I insist that in varying degrees, all men are guilty of the mess that nations, nay, humanity now finds themselves. But first at the level of the collective, there is no doubt in my mind that political leadership that acts with integrity makes all the difference in the progress or decline of a nation. A fish, says the Yoruba adage, begins to rot from the head. Second, the change for a better society must begin at the level of the individual where every man must in the words of a wise man, ‘be the change you want to see in the world’.
It is up to mankind to do things differently and achieve a different, collectively beneficial outcome. In the praying words of Jack Reimer, in Likrat Shabbat: ‘We cannot merely pray to You, O God, to end. war; Or we know that you have made the world in a way. That man must find his own path to peace within himself and with his neighbor.
We cannot merely pray to You, O God, to end starvation; For You have already given us the resources with which to feed the entire world If we would only use them wisely. We cannot merely pray to You, O God, To root out prejudice, For You have already given us eyes with which to see the good in all men If we would only use them rightly. We cannot merely pray to You, O God, to end despair, For You have already given us the power To clear away slums and to give hope If we would only use our power justly.

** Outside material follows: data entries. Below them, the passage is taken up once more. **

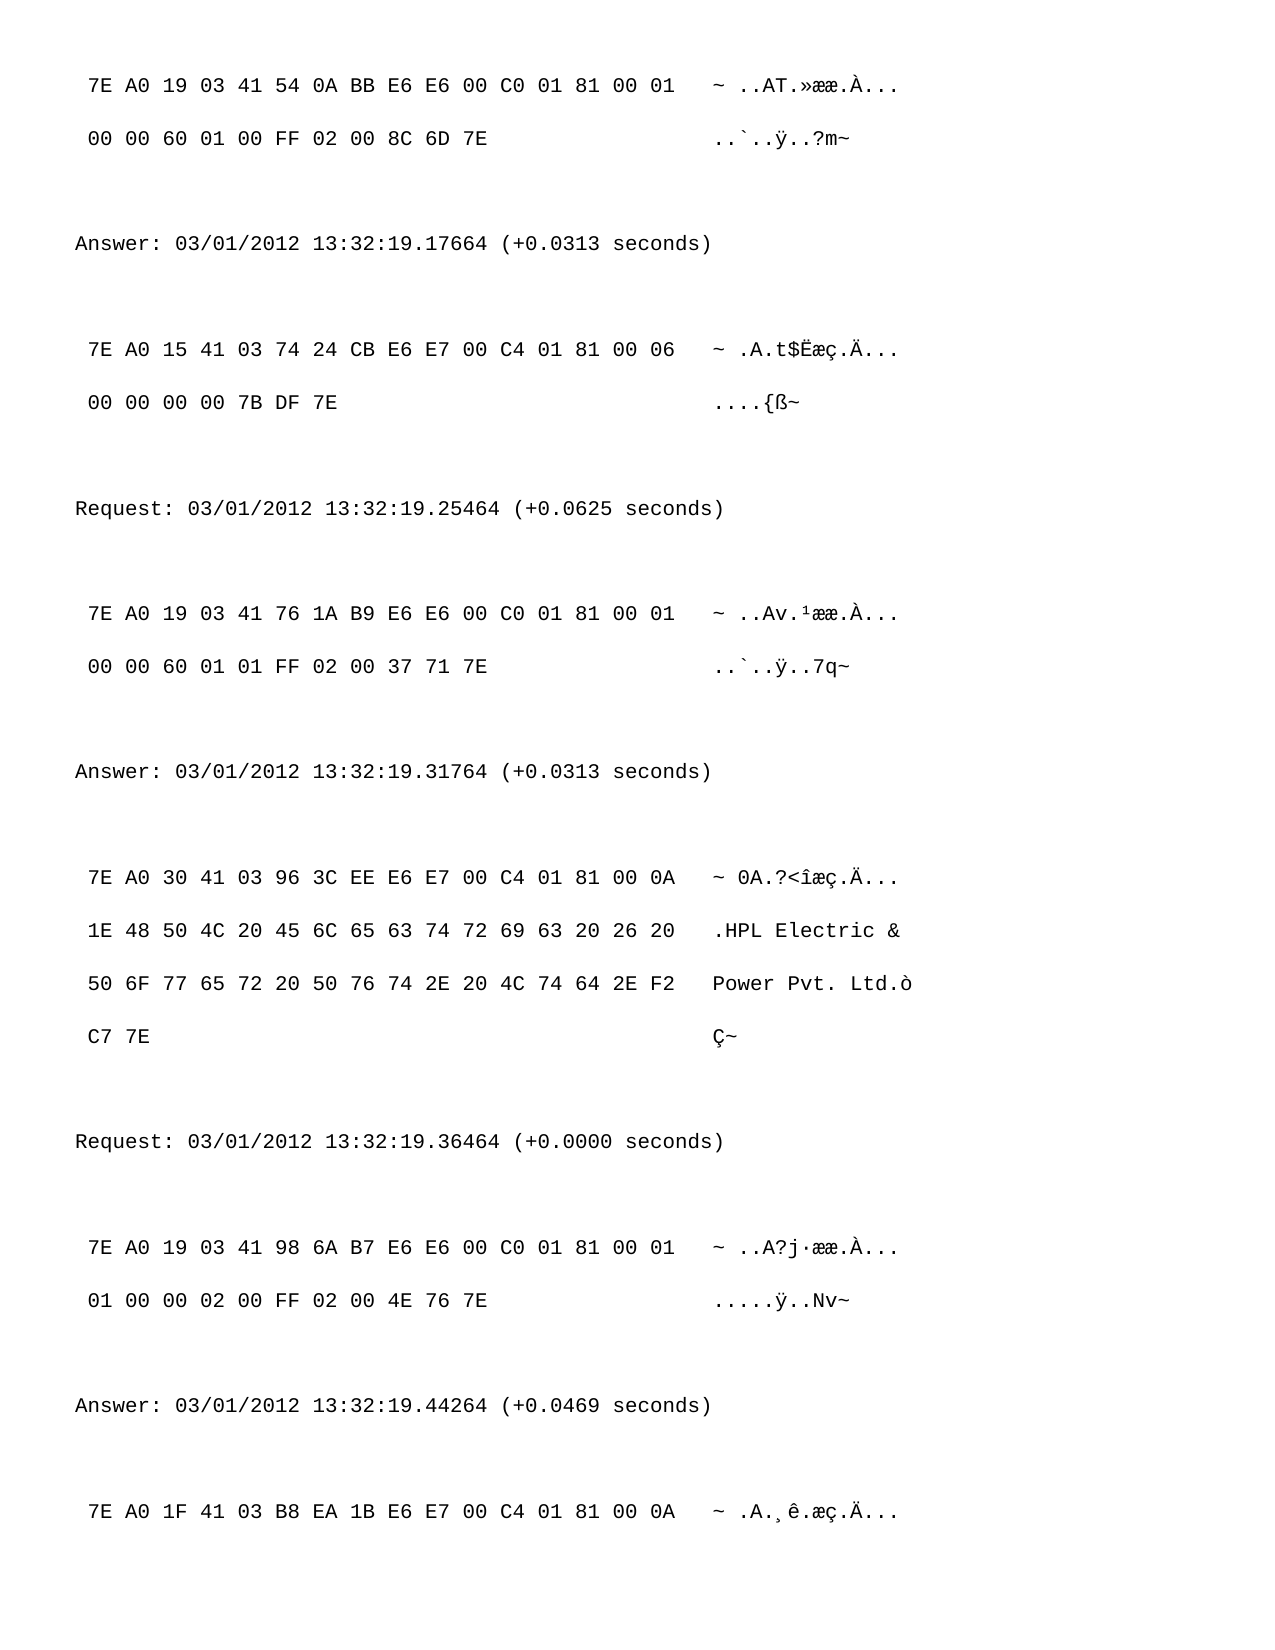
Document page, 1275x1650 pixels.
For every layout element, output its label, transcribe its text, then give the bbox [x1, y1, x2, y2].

text 7E A0 15 41 03 74 24 CB E6 E7 00 C4 01 81 00 06 ~ .A.t$Ëæç.Ä... [75, 339, 1200, 363]
text C7 7E Ç~ [75, 1026, 1200, 1049]
text Answer: 03/01/2012 13:32:19.17664 (+0.0313 seconds) [75, 233, 1200, 257]
text 00 00 00 00 7B DF 7E ....{ß~ [75, 392, 1200, 416]
text 00 00 60 01 00 FF 02 00 8C 6D 7E ..`..ÿ..?m~ [75, 128, 1200, 151]
text 7E A0 19 03 41 98 6A B7 E6 E6 00 C0 01 81 00 01 ~ ..A?j·ææ.À... [75, 1237, 1200, 1261]
text 7E A0 1F 41 03 B8 EA 1B E6 E7 00 C4 01 81 00 0A ~ .A.¸ê.æç.Ä... [75, 1501, 1200, 1524]
text 7E A0 19 03 41 54 0A BB E6 E6 00 C0 01 81 00 01 ~ ..AT.»ææ.À... [75, 75, 1200, 99]
text Request: 03/01/2012 13:32:19.36464 (+0.0000 seconds) [75, 1131, 1200, 1155]
text Answer: 03/01/2012 13:32:19.44264 (+0.0469 seconds) [75, 1395, 1200, 1419]
text 7E A0 30 41 03 96 3C EE E6 E7 00 C4 01 81 00 0A ~ 0A.?<îæç.Ä... [75, 867, 1200, 891]
text 1E 48 50 4C 20 45 6C 65 63 74 72 69 63 20 26 20 .HPL Electric & [75, 920, 1200, 944]
text 7E A0 19 03 41 76 1A B9 E6 E6 00 C0 01 81 00 01 ~ ..Av.¹ææ.À... [75, 603, 1200, 627]
text 00 00 60 01 01 FF 02 00 37 71 7E ..`..ÿ..7q~ [75, 656, 1200, 679]
text 01 00 00 02 00 FF 02 00 4E 76 7E .....ÿ..Nv~ [75, 1290, 1200, 1313]
text Request: 03/01/2012 13:32:19.25464 (+0.0625 seconds) [75, 497, 1200, 521]
text Answer: 03/01/2012 13:32:19.31764 (+0.0313 seconds) [75, 762, 1200, 785]
text 50 6F 77 65 72 20 50 76 74 2E 20 4C 74 64 2E F2 Power Pvt. Ltd.ò [75, 973, 1200, 996]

We cannot merely pray to You, O God, to end disease, For You have already given us great minds with which. To search out cures and healing, If we would only use them constructively. Therefore we pray to You instead, O God, For strength, determination, and will power, To do instead of just pray, To become instead of merely to wish’.
I conclude this paper by insisting that politics and integrity are not mutually exclusive. No. Really, God created man upright, but man chooses to devise complex schemes that merely complicate his life and make it difficult.
Even as our integrity is put to the test at home, at work, on the road, indeed everywhere and every time, how we stand –or fall – is a matter of personal choice. In this light, the politician as leader can, if he so chooses, practice his art with integrity as defined by Carter quoted above. To walk in integrity comes with its price –as well as its prize.
It can cost friendship; lead to persecution, deprivation, and loneliness. Temptation will come from the immediate and short term ‘success’ of those who seem to bring wicked schemes to pass’. However, the psalmist counsels: ‘Do not fret because of him who prospers in his way, / Because of the man who brings wicked schemes to pass… For yet a little while and the wicked shall be no more; /Indeed, you will look for his place, / But it shall be no more’ (Psalm 37). I say that the prize on the long run is definitely worth the price.
Consider this: Chief Obafemi Awolowo a politician with character, an intellectual and a prolific writer, never succeeded, hard as he tried, to be president and head of state of Nigeria. That is the price he paid for walking in his integrity. But yesterday, today, and tomorrow, the sage is a recurrent factor, even the issue, in the discourse on Nigeria’s politics. Besides, he remains the reference point for integrity and for good governance. This is the prize that Chief Awolowo has earned – now and till the end of time. • Concluded •Onaiyekan is a visiting member of The Guardian Editorial Board. The original version of this paper was presented as the Guest Lecture at the 2014 Annual Oluku Day on 27thDecember, 2014 in Kabba, Kogi State.